Bastava ter imaginação. Bastava sonhar. Bastava ousar… Domesticam-se os ricos,
dá-se um rico a cada cem pobres (mais uma vez, não esquecer que José Sócrates não
pode entrar nestas contas porque elas ainda não contemplam fatinhos em Rodeo
Drive) e está resolvido o problema.
Àqueles desmancha-sonhos que
se estão a perguntar como resolver o problema da reposição de ricos para
continuar a garantir que nunca faltarão contas bancárias onde ir buscar o
dinheiro para sustentar esta nova economia, chamo a atenção que a reposição de
stocks, ou se quisemos o problemas das prateleiras vazias (de medicamentos ou
de ricos é o mesmo) sempre foi uma marca do socialismo e não foi por causa
desse por assim dizer somenos que o socialismo deixou de se apresentar como uma
alternativa política válida e para mais humanista.

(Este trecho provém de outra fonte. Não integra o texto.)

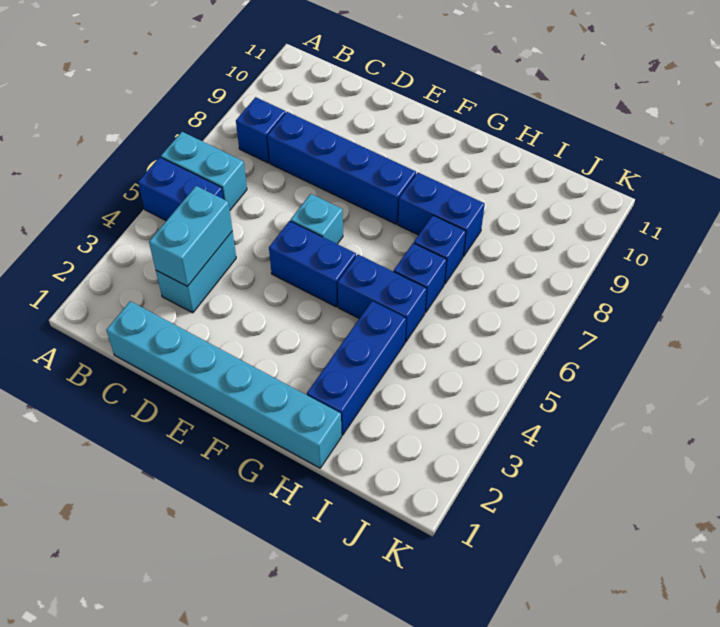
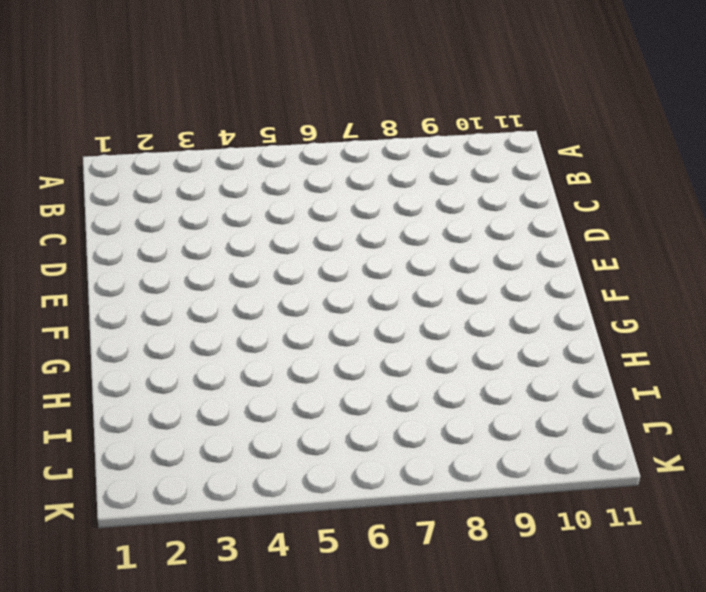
none -> blue brick A5:B5 level 1
none -> cyan brick A6:B6 level 1
none -> blue brick B8 level 1

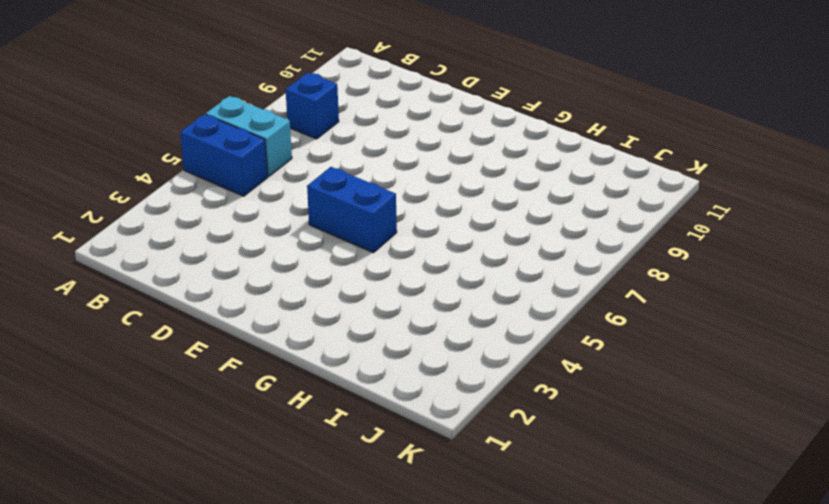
none -> cyan brick C1:H1 level 1
none -> cyan brick C3:C4 level 1
none -> blue brick C8:F8 level 1

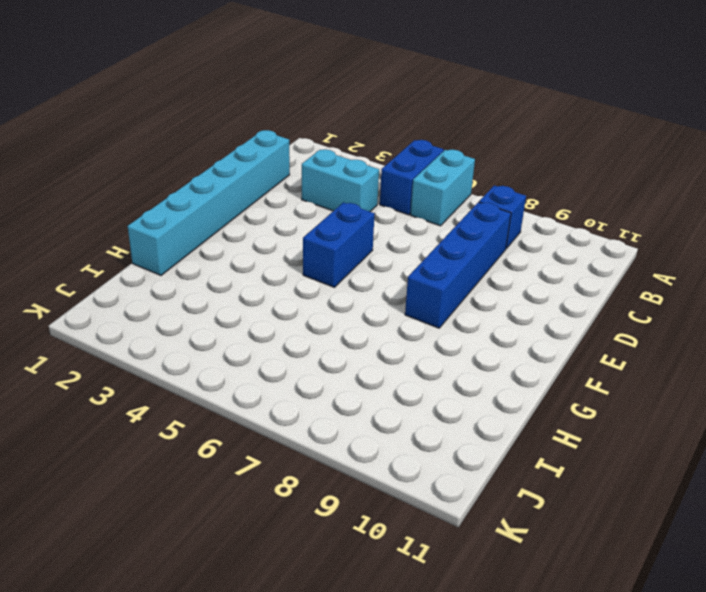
none -> cyan brick E6 level 1
none -> blue brick G5:H5 level 1
none -> blue brick G8:H8 level 1

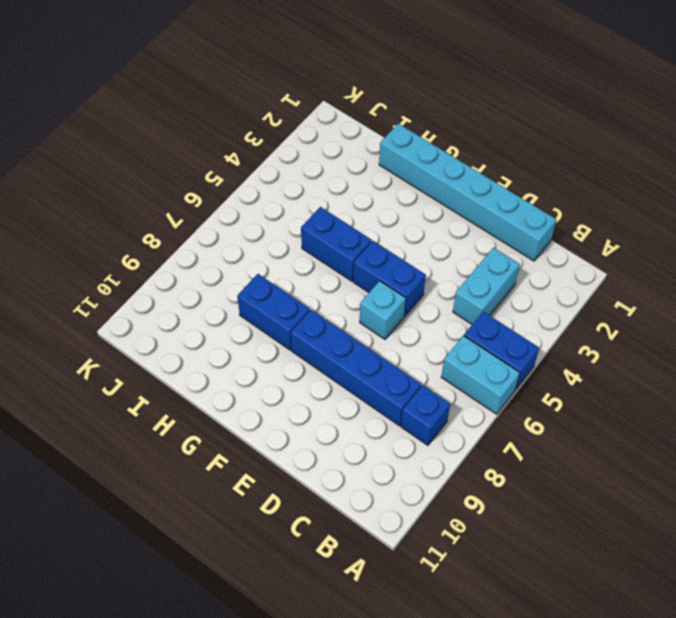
none -> blue brick H2:H4 level 1
none -> blue brick H6 level 1
none -> blue brick H7 level 1

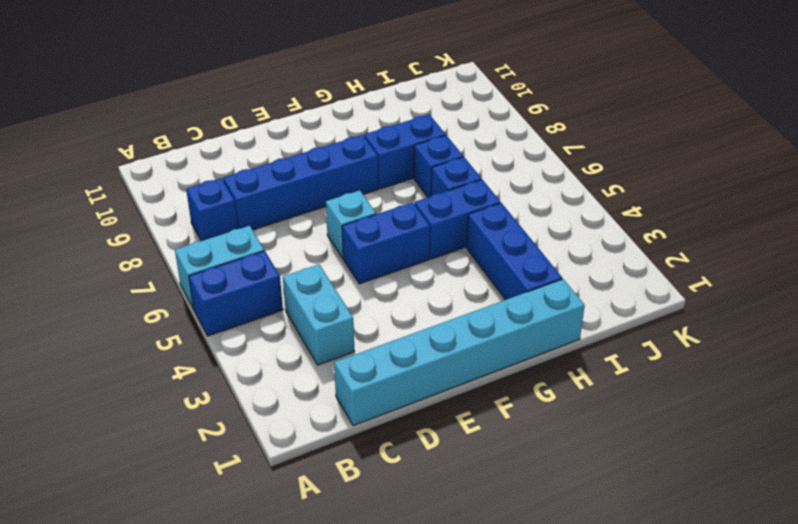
none -> cyan brick C3:C4 level 2

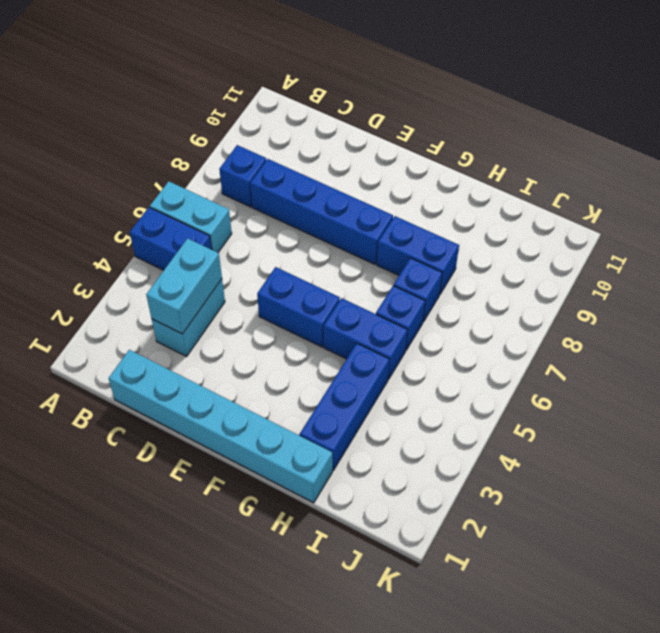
none -> cyan brick E6 level 1

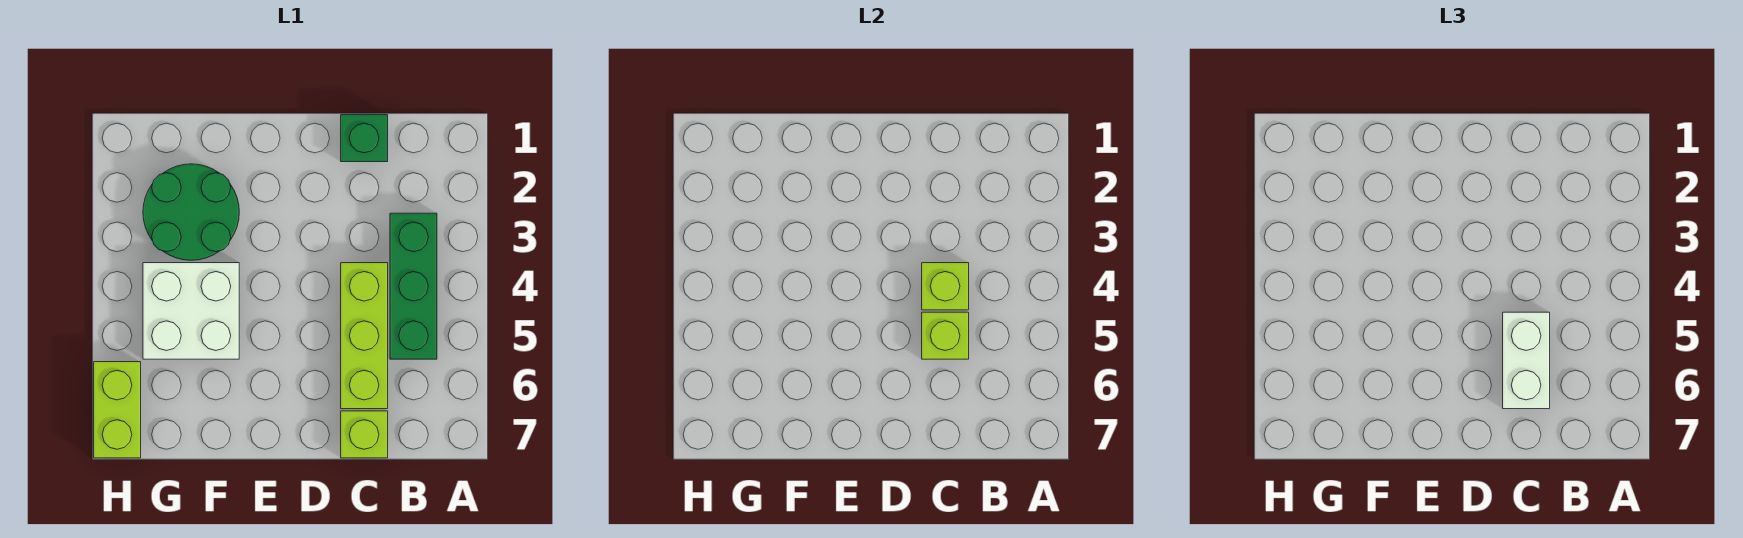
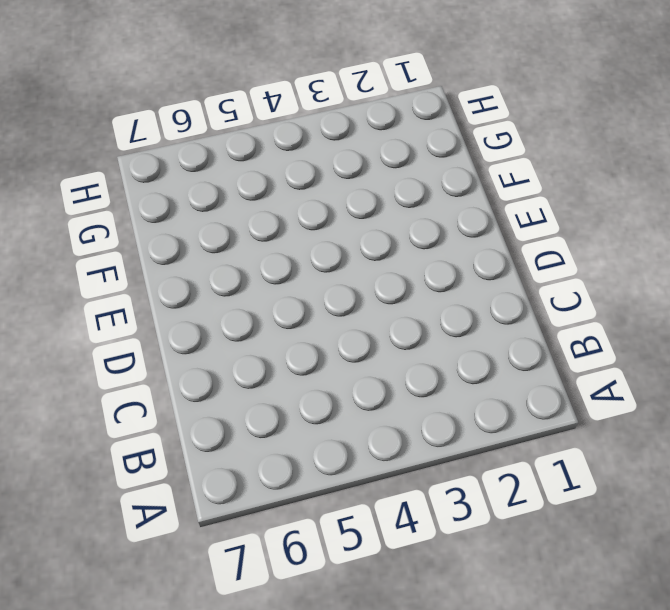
none -> green brick B3:B5 level 1
none -> green brick C1 level 1

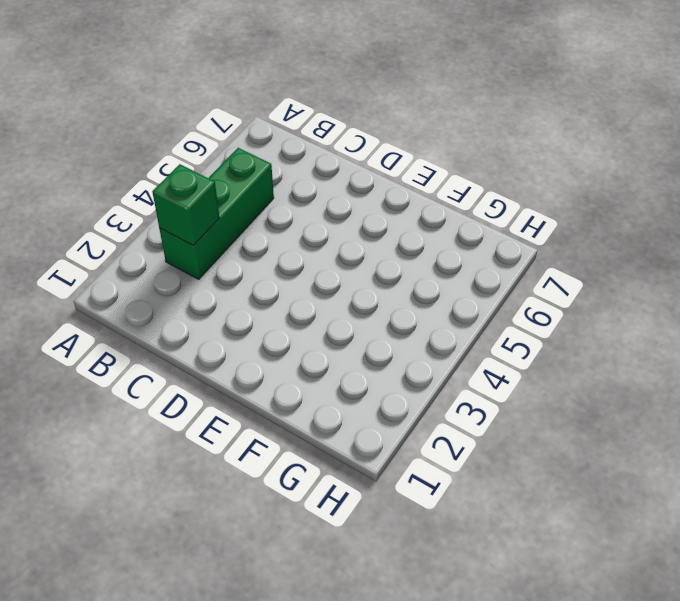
green brick B3 level 2 -> green brick C1 level 1
none -> lime brick C4:C6 level 1
none -> lime brick C7 level 1

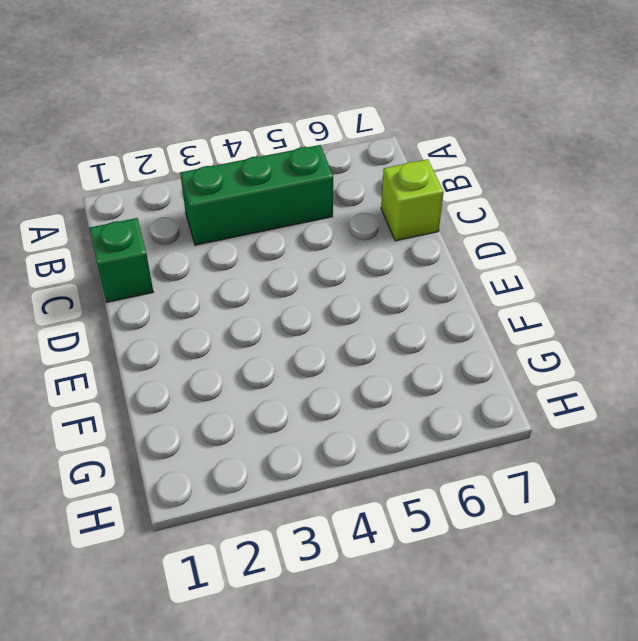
none -> lime brick C4:C6 level 1
none -> green round brick F2:G3 level 1

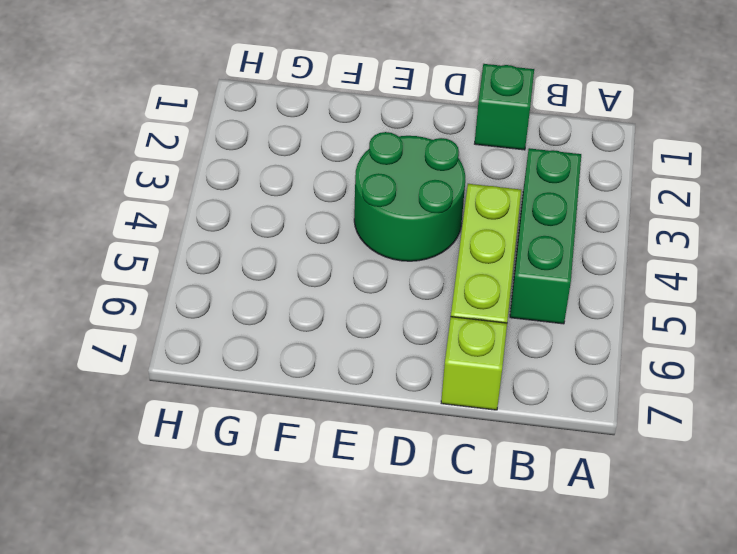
green round brick D3:E4 level 1 -> green round brick F2:G3 level 1
none -> white brick F4:G5 level 1
none -> lime brick H6:H7 level 1

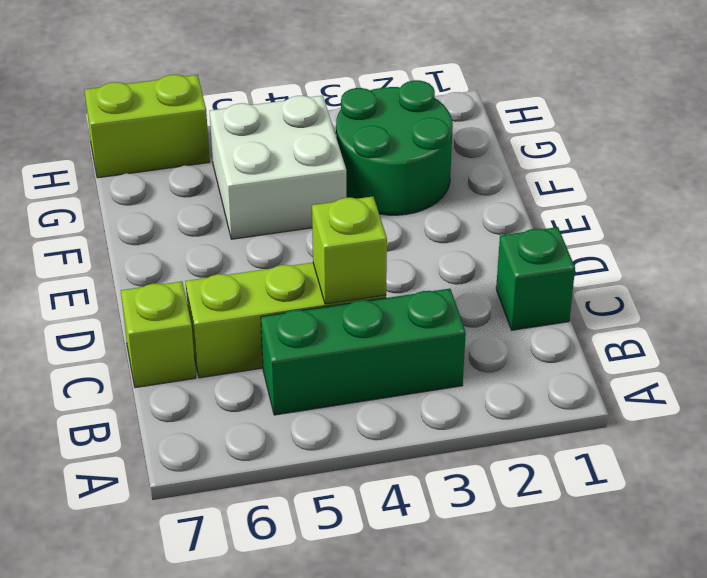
none -> lime brick C5 level 2
none -> white brick C5:C6 level 3

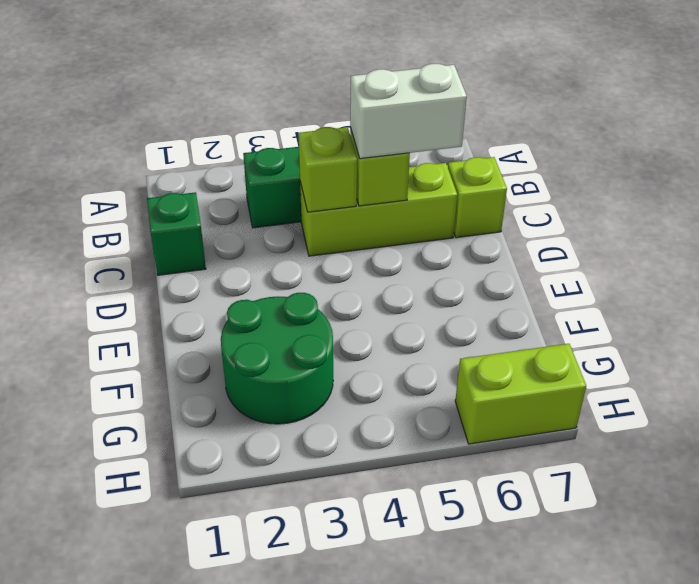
none -> white brick F4:G5 level 1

De qualquer modo essas
angústias só assistem a quem ignora as potencialidades doDiário da
República. Afinal é mais fácil criar ricos do que abastecer
supermercados na Venezuela, garantir em Portugal material no SNS até ao final
deste ano e sobretudo é muito mais fácil criar ricos do que riqueza. Basta
alterar por decreto o valor do património que faz de cada um de nós um rico.
Não duvido que dentro de pouco tempo seremos ricos a partir dos mil euros no
banco.
Portugal acabará com onze
milhões de ricos. E naturalmente com António Costa de sorriso estampado no
rosto a congratular-se pelo seu sucesso no combate à pobreza.